Most of Faulkner’s work is well worth reading and many works are enhanced by repeated reading both to absorb the great complexity of the writing and also to discover the unique strength and vividness of the writing. My one complaint about Faulkner: he makes most other authors seem silly and frivolous.
Absalom, Absalom!, which I now consider superior to the earlier The Sound and the Fury, is a simple Classic narrative told in a complex way and transferred from the Classic Age of Greece and Rome to the Gothic South in the America of the 19th century. Certainly Absalom, Absalom! benefits from being a part of the mythical Yoknapatawpha County, the geography and the many characters that the author uses in many of his novels, and as such, the full value of a single novel may not be complete without having read several other novels. It can also be argued that Faulkner’s novels and stories can be read as independent works and other than when there is a strict grouping, like the Trilogy, reoccurring characters, shared events, common locales, are added spice but not vital to understanding and appreciating the novel in question.
This is what the publishers says about Absalom, Absalom!:
Absalom, Absalom! is Faulkner’s major work—his most important and ambitious contribution to American literature. In the dramatic texture of this story of the founding, flourishing and decay of the plantation of Sutpen’s Hundred, and of the family that demonic Stephen Sutpen brought into the world a generation before the Civil War, there rises the lament of the South for its own vanished splendor. From its magnificent and bold inception, when with his wild Negroes the founder of the great plantation appeared out of nowhere to seize his hundred square miles of land and build his mansion,through the destruction of the Civil War and its aftermath, and the drab beginnings of the new South, the narrative is colored by the author’s glowing imagery, his command of a powerful and magical prose style. Beneath its brilliant surface and dark undercurrents, the novel sweeps backward and forward through time. The story in all its ramifications becomes crystallized in the mind of a relative of this strange family, young Quentin Compson, a Harvard student. At the terrifying and abrupt end of the tale there remain in the crumbling shell of the old house only the dying son of its builder, an ancient Negro woman who have been his slave, and the idiot mulatto youth who was to be the only direct descendant of the Sutpen blood.

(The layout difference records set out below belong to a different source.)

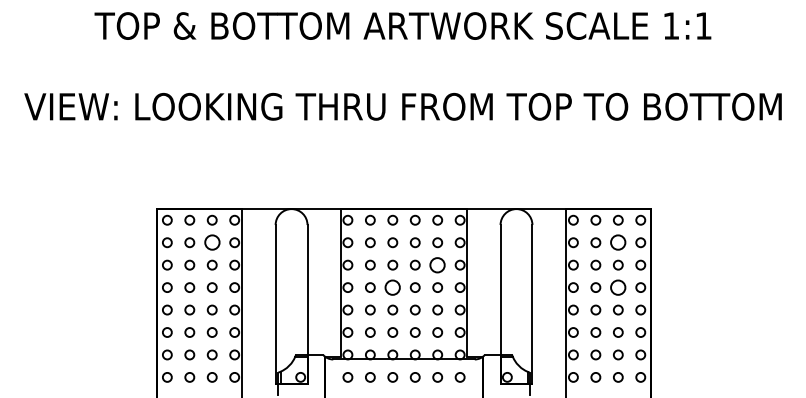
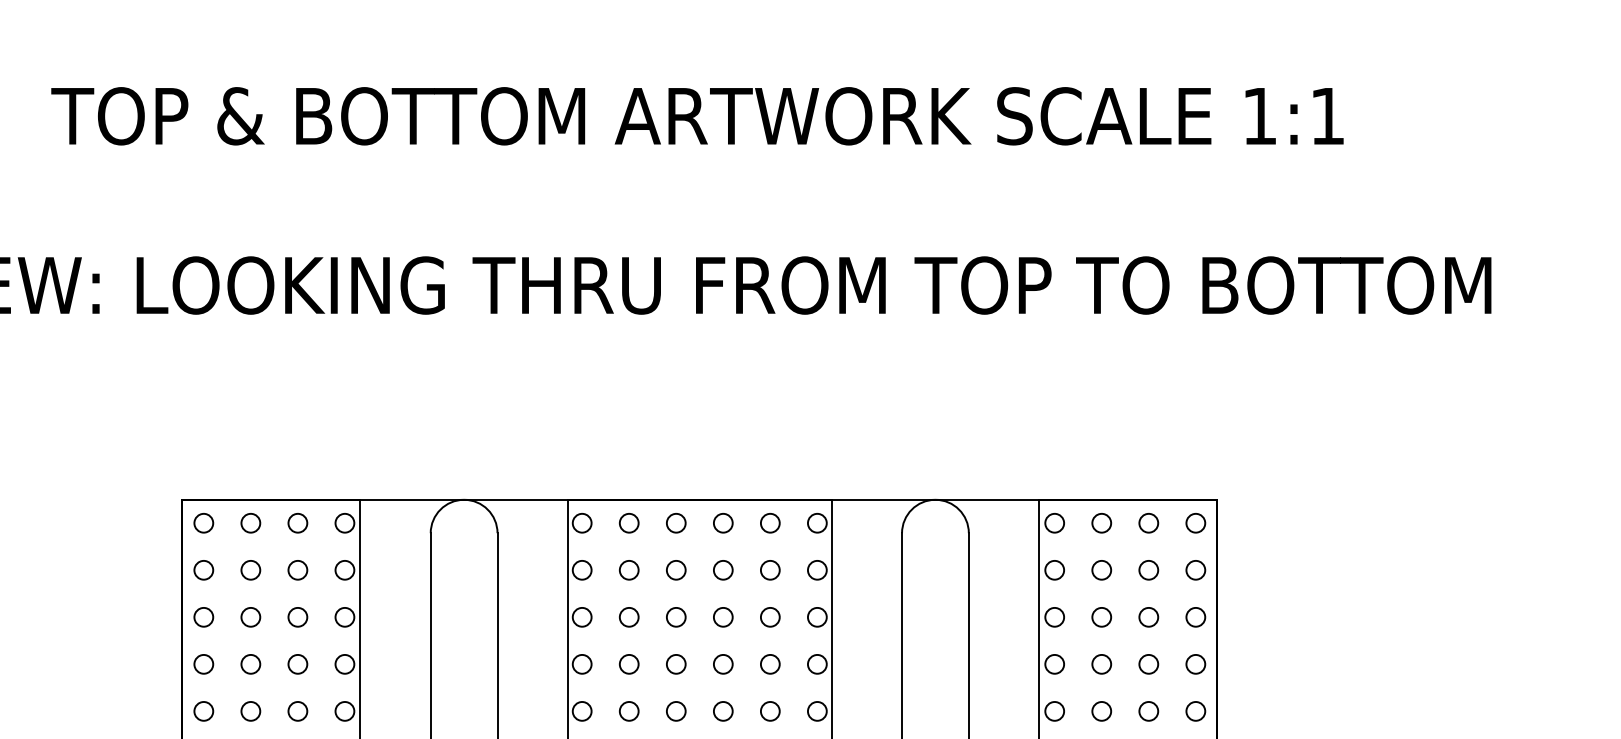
circle: (211, 242) -> (296, 569), size x0.62
circle: (618, 242) -> (1149, 569), size x0.62
circle: (437, 264) -> (769, 615), size x0.62
circle: (392, 287) -> (675, 664), size x0.62
circle: (618, 287) -> (1149, 664), size x0.62

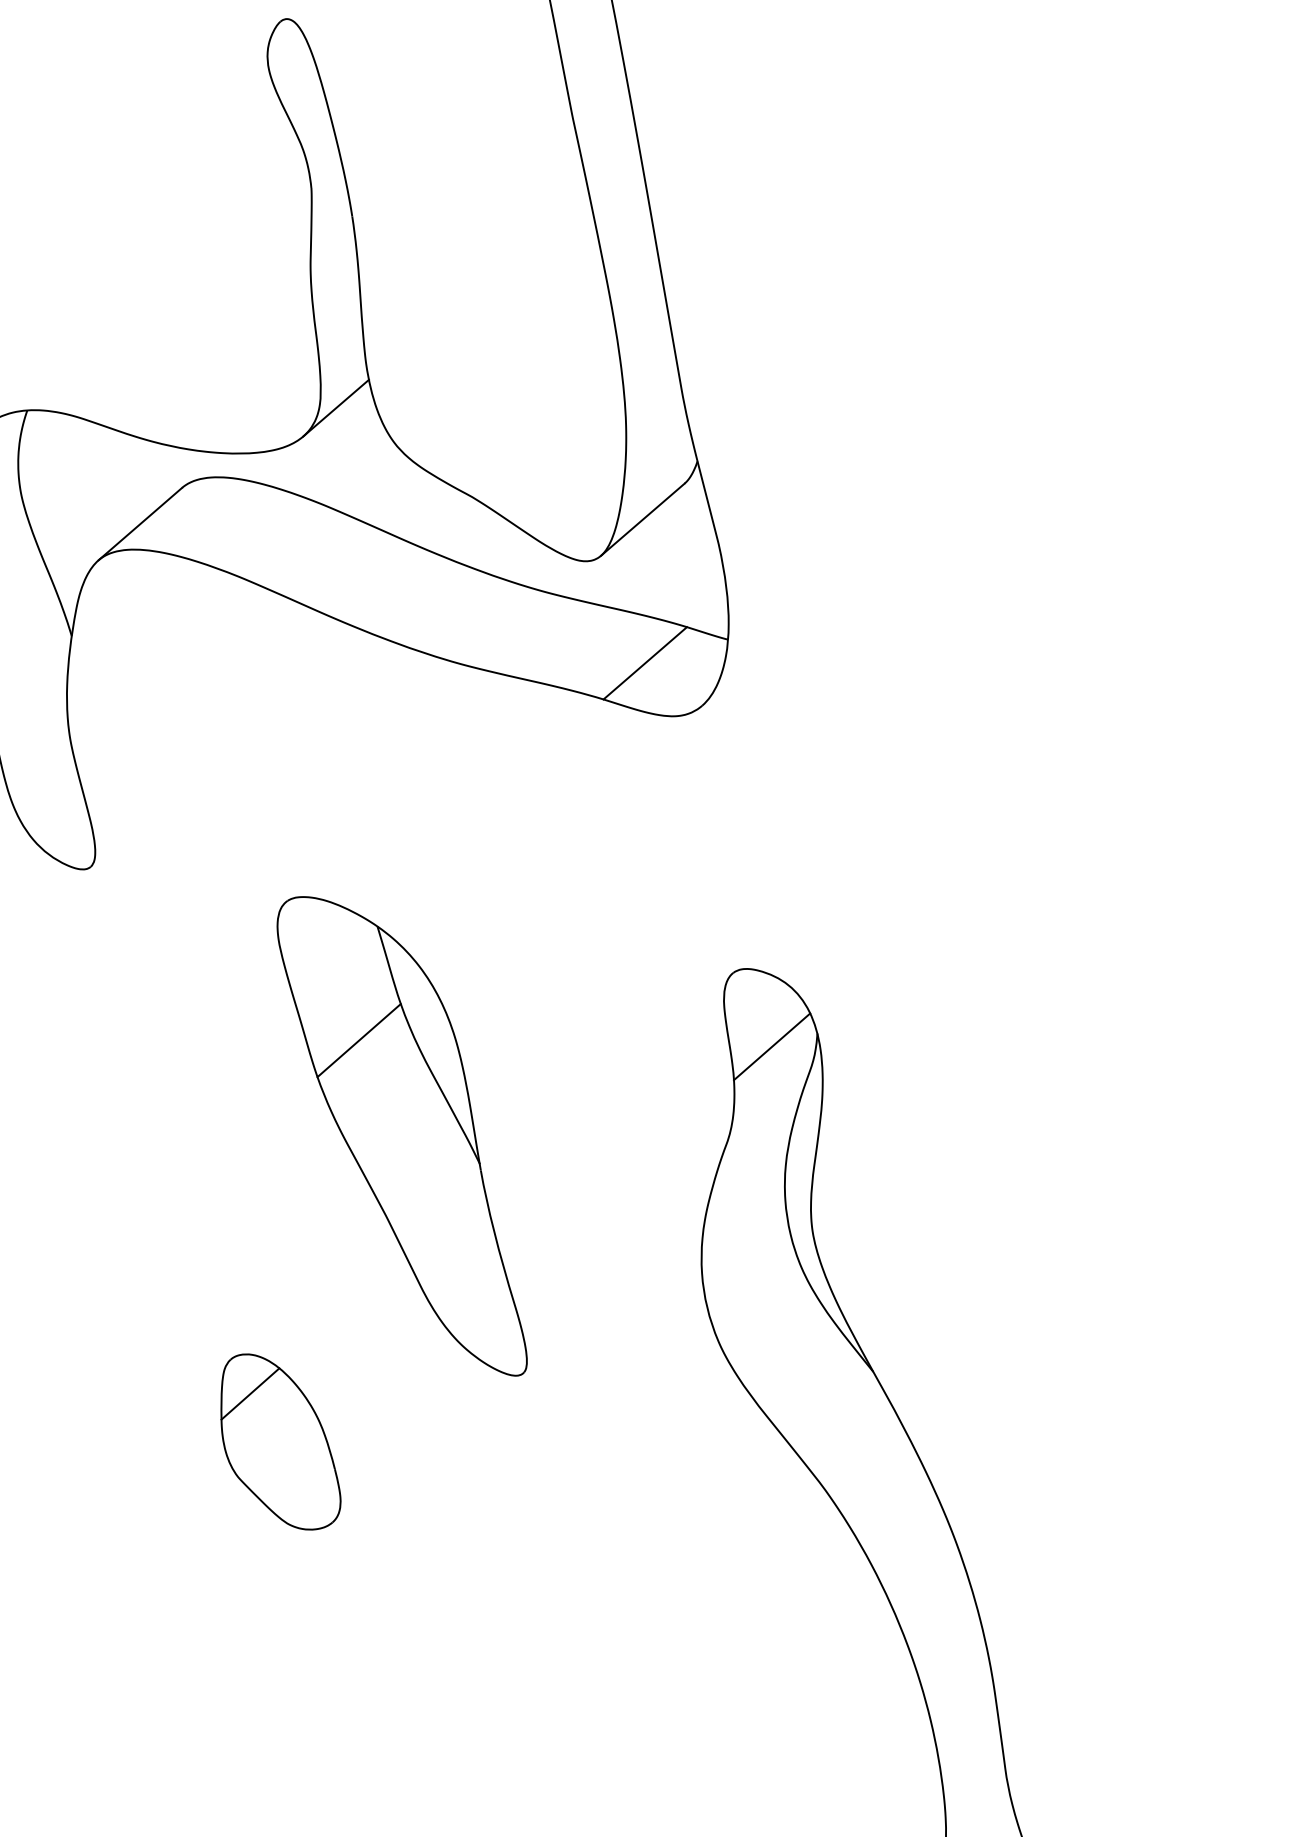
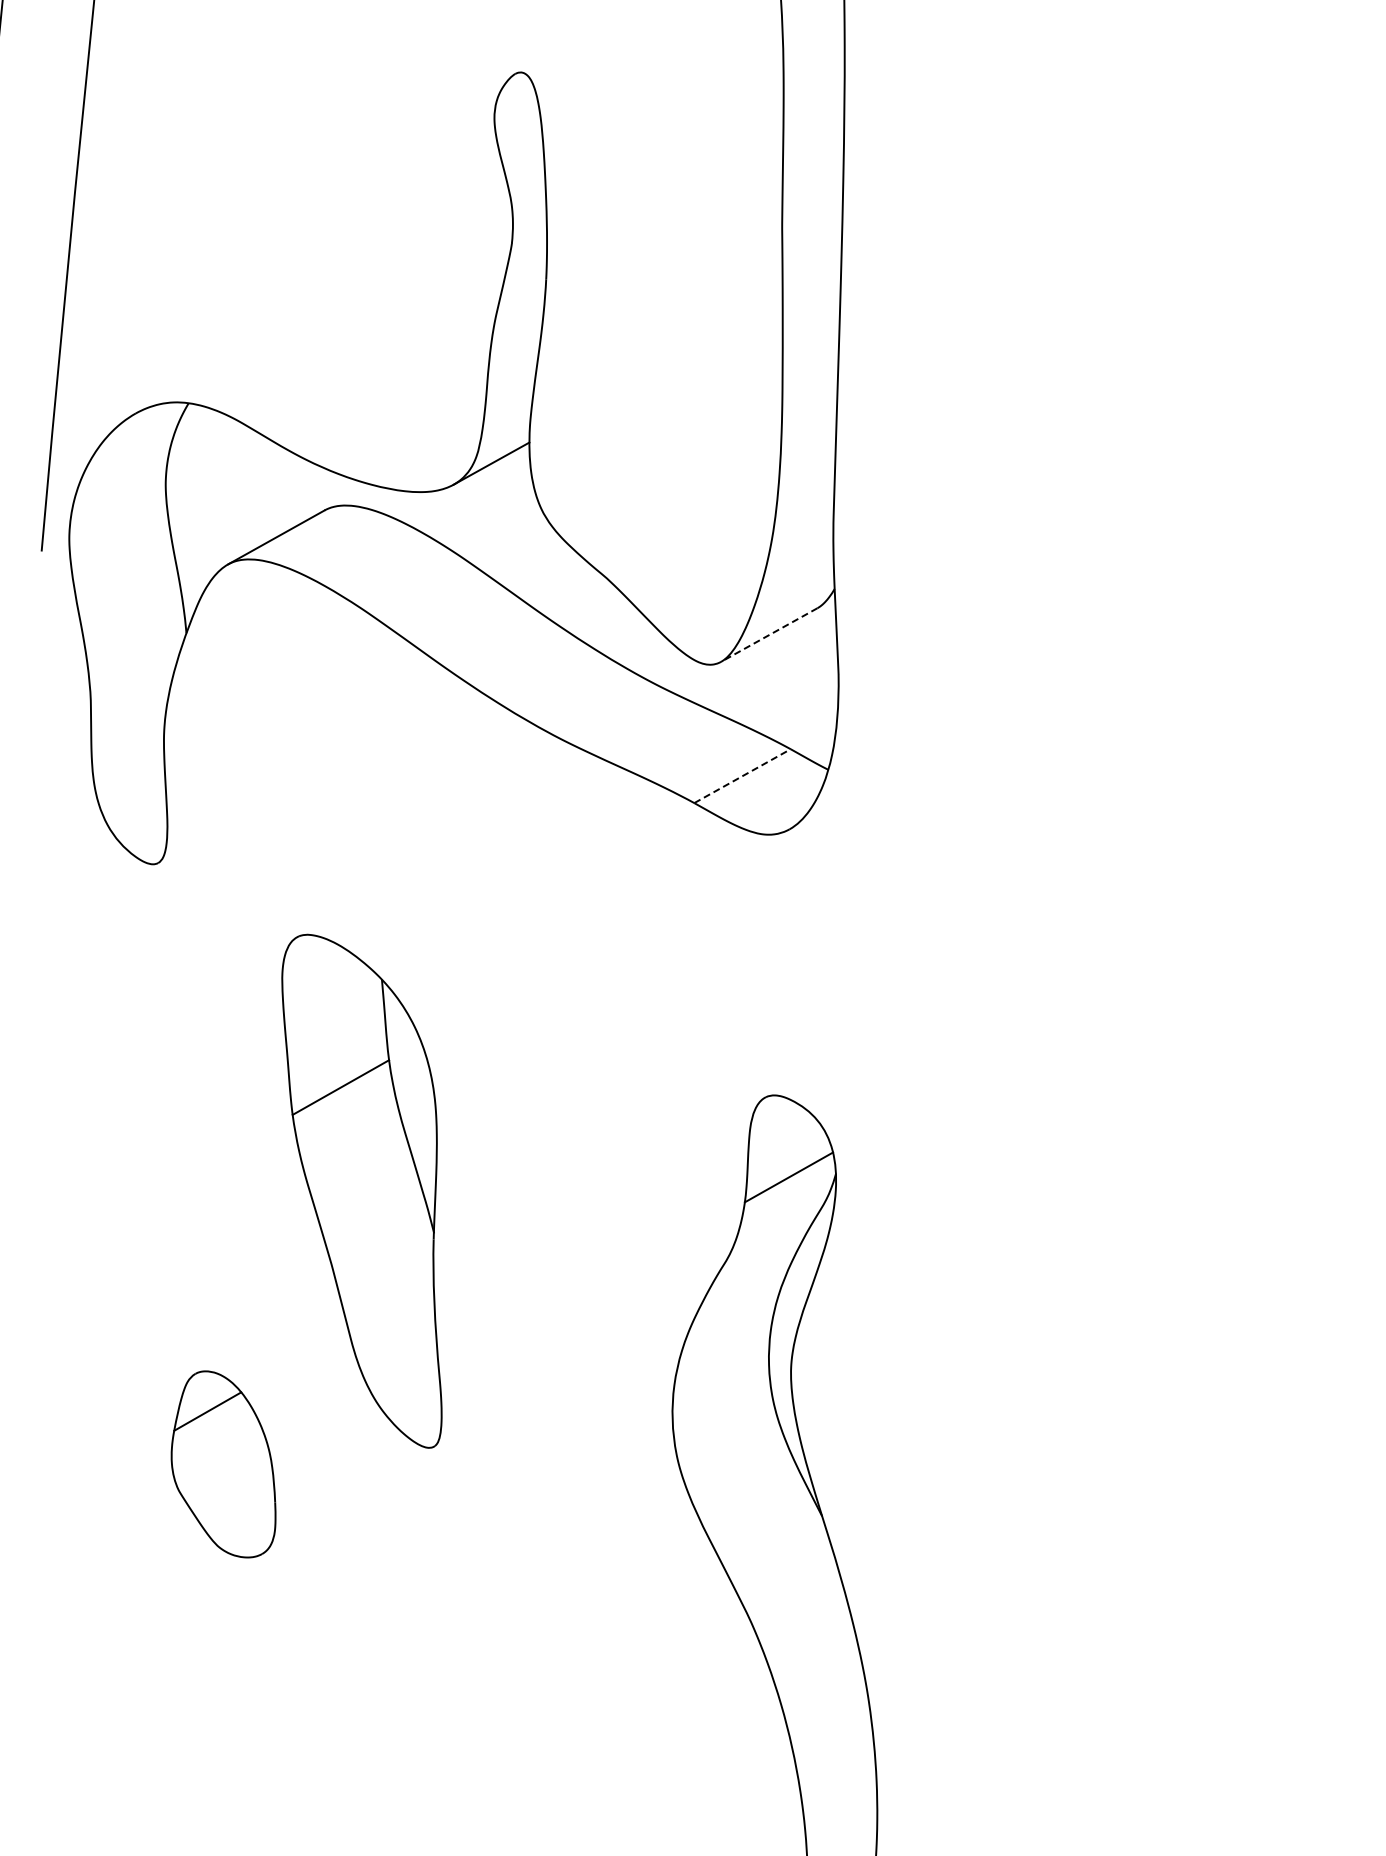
line: (642, 520) -> (768, 635), solid -> dashed
line: (645, 662) -> (742, 775), solid -> dashed
part: (400, 1137) -> (361, 1190), moved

Faulkner is a challenging read requiring a mature, disciplined, and energetic approach to reading (and rereading). You’ve read all those Steinbeck novels and the Hemingway stories, not to forget Fitzgerald and his one good novel, but now it’s time to grow up and read at the big table. Ever wonder why Faulkner is seldom assigned-reading in the public schools and often is not read until the gray cells are a little more disciplined in college? Grab a novel like Absalom, Absalom! and the answer should be obvious.